**Work required:**
Look through the records below and give the number of lines holding the string "traverse", nothing more.

*** Block opens ***

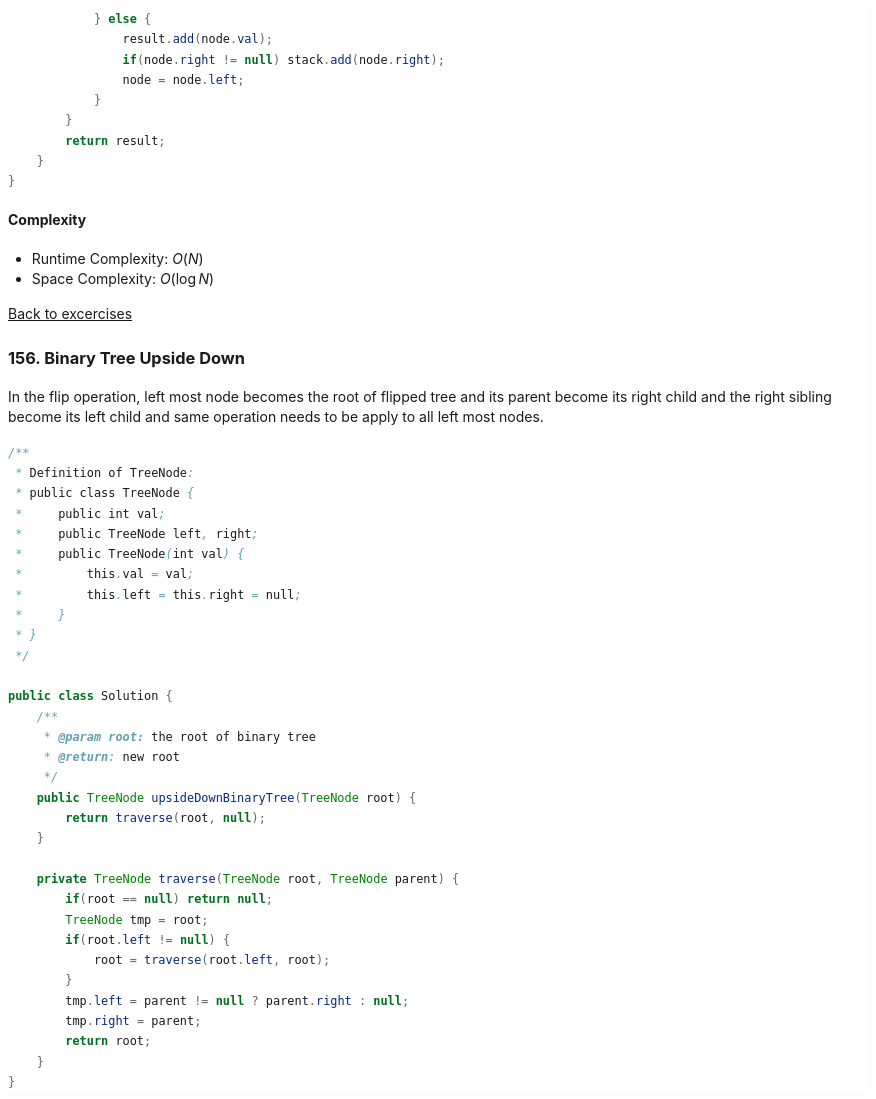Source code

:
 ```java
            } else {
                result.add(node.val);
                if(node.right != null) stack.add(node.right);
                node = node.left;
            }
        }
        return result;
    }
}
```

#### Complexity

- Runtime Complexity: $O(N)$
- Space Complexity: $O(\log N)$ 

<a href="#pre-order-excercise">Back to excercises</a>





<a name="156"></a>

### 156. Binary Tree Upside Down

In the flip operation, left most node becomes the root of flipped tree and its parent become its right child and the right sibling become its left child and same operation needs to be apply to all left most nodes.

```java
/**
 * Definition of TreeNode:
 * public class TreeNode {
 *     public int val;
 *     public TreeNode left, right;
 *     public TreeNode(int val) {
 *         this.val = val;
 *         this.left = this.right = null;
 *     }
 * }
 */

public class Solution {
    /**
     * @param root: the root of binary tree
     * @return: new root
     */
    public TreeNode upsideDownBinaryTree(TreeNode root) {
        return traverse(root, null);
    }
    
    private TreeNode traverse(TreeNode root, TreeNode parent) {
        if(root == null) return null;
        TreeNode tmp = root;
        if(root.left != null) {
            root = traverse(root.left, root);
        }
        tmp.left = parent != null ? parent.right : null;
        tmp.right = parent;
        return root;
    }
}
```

*** Block closes ***

**Answer below:**
3